• **What this task involves**
The entries must be set down again word for word; no pictures belong in the copy.

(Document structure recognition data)
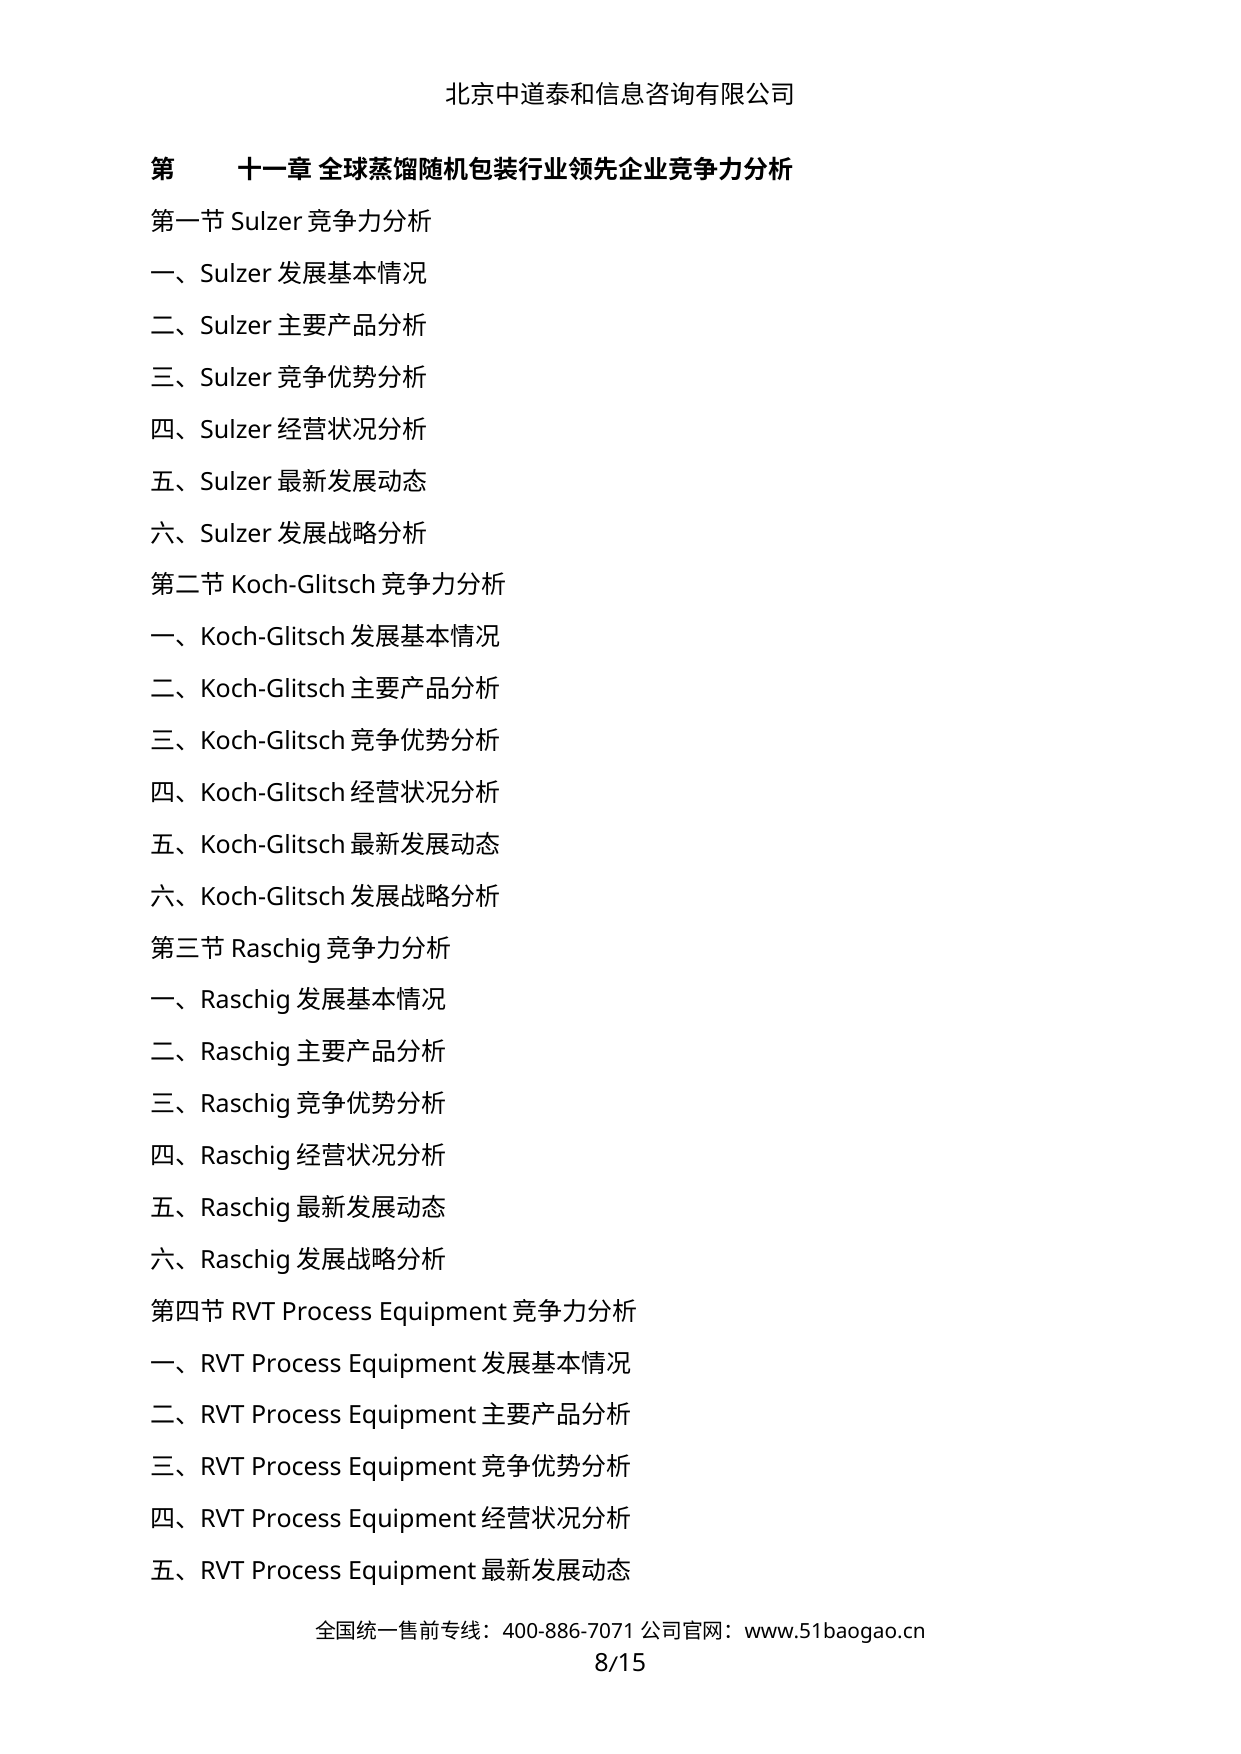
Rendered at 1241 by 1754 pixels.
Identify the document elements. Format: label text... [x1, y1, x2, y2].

text 二、Raschig主要产品分析 [150, 1032, 1090, 1068]
text 三、Koch-Glitsch竞争优势分析 [150, 721, 1090, 757]
text 第 十一章 全球蒸馏随机包装行业领先企业竞争力分析 [150, 150, 1090, 186]
text 五、RVT Process Equipment最新发展动态 [150, 1551, 1090, 1587]
text 四、Koch-Glitsch经营状况分析 [150, 772, 1090, 809]
text 六、Sulzer发展战略分析 [150, 513, 1090, 549]
text 四、RVT Process Equipment经营状况分析 [150, 1499, 1090, 1535]
text 第四节 RVT Process Equipment竞争力分析 [150, 1291, 1090, 1327]
text 五、Koch-Glitsch最新发展动态 [150, 824, 1090, 861]
text 四、Sulzer经营状况分析 [150, 409, 1090, 446]
text 三、Sulzer竞争优势分析 [150, 357, 1090, 394]
text 第三节 Raschig竞争力分析 [150, 928, 1090, 964]
text 一、Koch-Glitsch发展基本情况 [150, 617, 1090, 653]
text 一、RVT Process Equipment发展基本情况 [150, 1343, 1090, 1379]
text 六、Koch-Glitsch发展战略分析 [150, 876, 1090, 912]
text 一、Raschig发展基本情况 [150, 980, 1090, 1016]
text 第一节 Sulzer竞争力分析 [150, 202, 1090, 238]
text 二、Koch-Glitsch主要产品分析 [150, 669, 1090, 705]
text 三、RVT Process Equipment竞争优势分析 [150, 1447, 1090, 1483]
text 五、Raschig最新发展动态 [150, 1187, 1090, 1224]
text 六、Raschig发展战略分析 [150, 1239, 1090, 1276]
text 四、Raschig经营状况分析 [150, 1136, 1090, 1172]
text 三、Raschig竞争优势分析 [150, 1084, 1090, 1120]
text 第二节 Koch-Glitsch竞争力分析 [150, 565, 1090, 601]
text 五、Sulzer最新发展动态 [150, 461, 1090, 497]
text 一、Sulzer发展基本情况 [150, 254, 1090, 290]
text 二、Sulzer主要产品分析 [150, 306, 1090, 342]
text 二、RVT Process Equipment主要产品分析 [150, 1395, 1090, 1431]
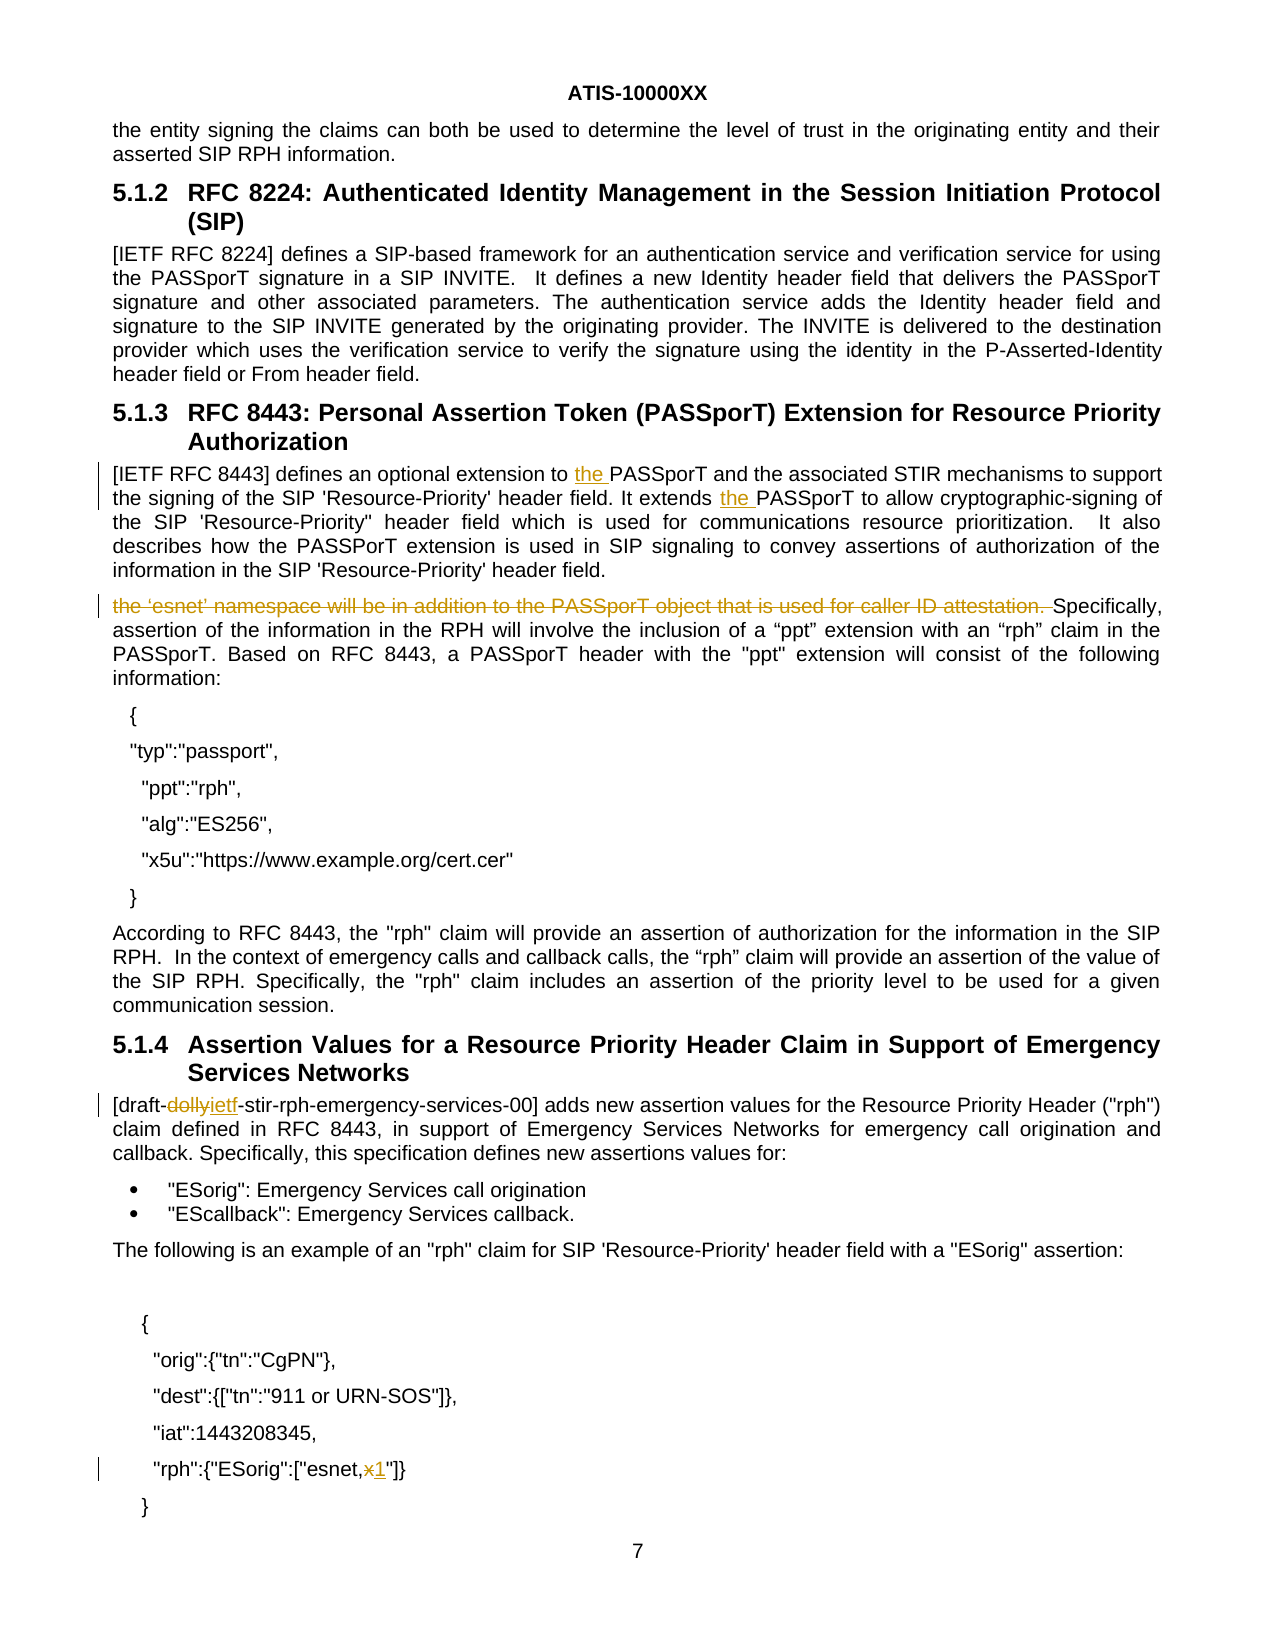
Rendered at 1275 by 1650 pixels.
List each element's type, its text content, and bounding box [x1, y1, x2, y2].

text } [112, 1493, 1162, 1517]
list "EScallback": Emergency Services callback. [130, 1202, 1162, 1226]
text "alg":"ES256", [112, 812, 1162, 836]
text "ppt":"rph", [112, 775, 1162, 799]
subtitle Assertion Values for a Resource Priority Header Claim in Support of Emergency Services Networks [112, 1029, 1162, 1087]
text "dest":{["tn":"911 or URN-SOS"]}, [112, 1384, 1162, 1408]
text The following is an example of an "rph" claim for SIP 'Resource-Priority' header field with a "ESorig" assertion: [112, 1238, 1162, 1262]
subtitle RFC 8224: Authenticated Identity Management in the Session Initiation Protocol (SIP) [112, 178, 1162, 236]
text "x5u":"https://www.example.org/cert.cer" [112, 848, 1162, 872]
text [draft--stir-rph-emergency-services-00] adds new assertion values for the Resource Priority Header ("rph") claim defined in RFC 8443, in support of Emergency Services Networks for emergency call origination and callback. Specifically, this specification defines new assertions values for: [112, 1093, 1162, 1165]
text { [112, 702, 1162, 726]
text "rph":{"ESorig":["esnet,"]} [112, 1457, 1162, 1481]
text [IETF RFC 8224] defines a SIP-based framework for an authentication service and verification service for using the PASSporT signature in a SIP INVITE. It defines a new Identity header field that delivers the PASSporT signature and other associated parameters. The authentication service adds the Identity header field and signature to the SIP INVITE generated by the originating provider. The INVITE is delivered to the destination provider which uses the verification service to verify the signature using the identity in the P-Asserted-Identity header field or From header field. [112, 242, 1162, 386]
text According to RFC 8443, the "rph" claim will provide an assertion of authorization for the information in the SIP RPH. In the context of emergency calls and callback calls, the “rph” claim will provide an assertion of the value of the SIP RPH. Specifically, the "rph" claim includes an assertion of the priority level to be used for a given communication session. [112, 921, 1162, 1017]
text } [112, 885, 1162, 909]
text { [112, 1311, 1162, 1335]
list "ESorig": Emergency Services call origination [130, 1178, 1162, 1202]
text "iat":1443208345, [112, 1421, 1162, 1444]
text "typ":"passport", [112, 739, 1162, 763]
text [IETF RFC 8443] defines an optional extension to PASSporT and the associated STIR mechanisms to support the signing of the SIP 'Resource-Priority' header field. It extends PASSporT to allow cryptographic-signing of the SIP 'Resource-Priority" header field which is used for communications resource prioritization. It also describes how the PASSPorT extension is used in SIP signaling to convey assertions of authorization of the information in the SIP 'Resource-Priority' header field. [112, 462, 1162, 582]
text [112, 118, 1162, 166]
subtitle RFC 8443: Personal Assertion Token (PASSporT) Extension for Resource Priority Authorization [112, 398, 1162, 456]
text "orig":{"tn":"CgPN"}, [112, 1348, 1162, 1372]
text Specifically, assertion of the information in the RPH will involve the inclusion of a “ppt” extension with an “rph” claim in the PASSporT. Based on RFC 8443, a PASSporT header with the "ppt" extension will consist of the following information: [112, 594, 1162, 690]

• **Exercise answer**
Rendered at 1241 by 1754 pixels.
Identify the document elements. Format: label text... [x1, y1, x2, y2].

text 二、Raschig主要产品分析 [150, 1032, 1090, 1068]
text 三、Koch-Glitsch竞争优势分析 [150, 721, 1090, 757]
text 第 十一章 全球蒸馏随机包装行业领先企业竞争力分析 [150, 150, 1090, 186]
text 五、RVT Process Equipment最新发展动态 [150, 1551, 1090, 1587]
text 四、Koch-Glitsch经营状况分析 [150, 772, 1090, 809]
text 六、Sulzer发展战略分析 [150, 513, 1090, 549]
text 四、RVT Process Equipment经营状况分析 [150, 1499, 1090, 1535]
text 第四节 RVT Process Equipment竞争力分析 [150, 1291, 1090, 1327]
text 五、Koch-Glitsch最新发展动态 [150, 824, 1090, 861]
text 四、Sulzer经营状况分析 [150, 409, 1090, 446]
text 三、Sulzer竞争优势分析 [150, 357, 1090, 394]
text 第三节 Raschig竞争力分析 [150, 928, 1090, 964]
text 一、Koch-Glitsch发展基本情况 [150, 617, 1090, 653]
text 一、RVT Process Equipment发展基本情况 [150, 1343, 1090, 1379]
text 六、Koch-Glitsch发展战略分析 [150, 876, 1090, 912]
text 一、Raschig发展基本情况 [150, 980, 1090, 1016]
text 第一节 Sulzer竞争力分析 [150, 202, 1090, 238]
text 二、Koch-Glitsch主要产品分析 [150, 669, 1090, 705]
text 三、RVT Process Equipment竞争优势分析 [150, 1447, 1090, 1483]
text 五、Raschig最新发展动态 [150, 1187, 1090, 1224]
text 六、Raschig发展战略分析 [150, 1239, 1090, 1276]
text 四、Raschig经营状况分析 [150, 1136, 1090, 1172]
text 三、Raschig竞争优势分析 [150, 1084, 1090, 1120]
text 第二节 Koch-Glitsch竞争力分析 [150, 565, 1090, 601]
text 五、Sulzer最新发展动态 [150, 461, 1090, 497]
text 一、Sulzer发展基本情况 [150, 254, 1090, 290]
text 二、Sulzer主要产品分析 [150, 306, 1090, 342]
text 二、RVT Process Equipment主要产品分析 [150, 1395, 1090, 1431]
Rendered at 1275 by 1650 pixels.
List each element's type, its text content, and bounding box [x1, y1, x2, y2].

text } [112, 1493, 1162, 1517]
list "EScallback": Emergency Services callback. [130, 1202, 1162, 1226]
text "alg":"ES256", [112, 812, 1162, 836]
text "ppt":"rph", [112, 775, 1162, 799]
subtitle Assertion Values for a Resource Priority Header Claim in Support of Emergency Services Networks [112, 1029, 1162, 1087]
text "dest":{["tn":"911 or URN-SOS"]}, [112, 1384, 1162, 1408]
text The following is an example of an "rph" claim for SIP 'Resource-Priority' header field with a "ESorig" assertion: [112, 1238, 1162, 1262]
subtitle RFC 8224: Authenticated Identity Management in the Session Initiation Protocol (SIP) [112, 178, 1162, 236]
text "x5u":"https://www.example.org/cert.cer" [112, 848, 1162, 872]
text [draft--stir-rph-emergency-services-00] adds new assertion values for the Resource Priority Header ("rph") claim defined in RFC 8443, in support of Emergency Services Networks for emergency call origination and callback. Specifically, this specification defines new assertions values for: [112, 1093, 1162, 1165]
text { [112, 702, 1162, 726]
text "rph":{"ESorig":["esnet,"]} [112, 1457, 1162, 1481]
text [IETF RFC 8224] defines a SIP-based framework for an authentication service and verification service for using the PASSporT signature in a SIP INVITE. It defines a new Identity header field that delivers the PASSporT signature and other associated parameters. The authentication service adds the Identity header field and signature to the SIP INVITE generated by the originating provider. The INVITE is delivered to the destination provider which uses the verification service to verify the signature using the identity in the P-Asserted-Identity header field or From header field. [112, 242, 1162, 386]
text According to RFC 8443, the "rph" claim will provide an assertion of authorization for the information in the SIP RPH. In the context of emergency calls and callback calls, the “rph” claim will provide an assertion of the value of the SIP RPH. Specifically, the "rph" claim includes an assertion of the priority level to be used for a given communication session. [112, 921, 1162, 1017]
text } [112, 885, 1162, 909]
text { [112, 1311, 1162, 1335]
list "ESorig": Emergency Services call origination [130, 1178, 1162, 1202]
text "iat":1443208345, [112, 1421, 1162, 1444]
text "typ":"passport", [112, 739, 1162, 763]
text [IETF RFC 8443] defines an optional extension to PASSporT and the associated STIR mechanisms to support the signing of the SIP 'Resource-Priority' header field. It extends PASSporT to allow cryptographic-signing of the SIP 'Resource-Priority" header field which is used for communications resource prioritization. It also describes how the PASSPorT extension is used in SIP signaling to convey assertions of authorization of the information in the SIP 'Resource-Priority' header field. [112, 462, 1162, 582]
text [112, 118, 1162, 166]
subtitle RFC 8443: Personal Assertion Token (PASSporT) Extension for Resource Priority Authorization [112, 398, 1162, 456]
text "orig":{"tn":"CgPN"}, [112, 1348, 1162, 1372]
text Specifically, assertion of the information in the RPH will involve the inclusion of a “ppt” extension with an “rph” claim in the PASSporT. Based on RFC 8443, a PASSporT header with the "ppt" extension will consist of the following information: [112, 594, 1162, 690]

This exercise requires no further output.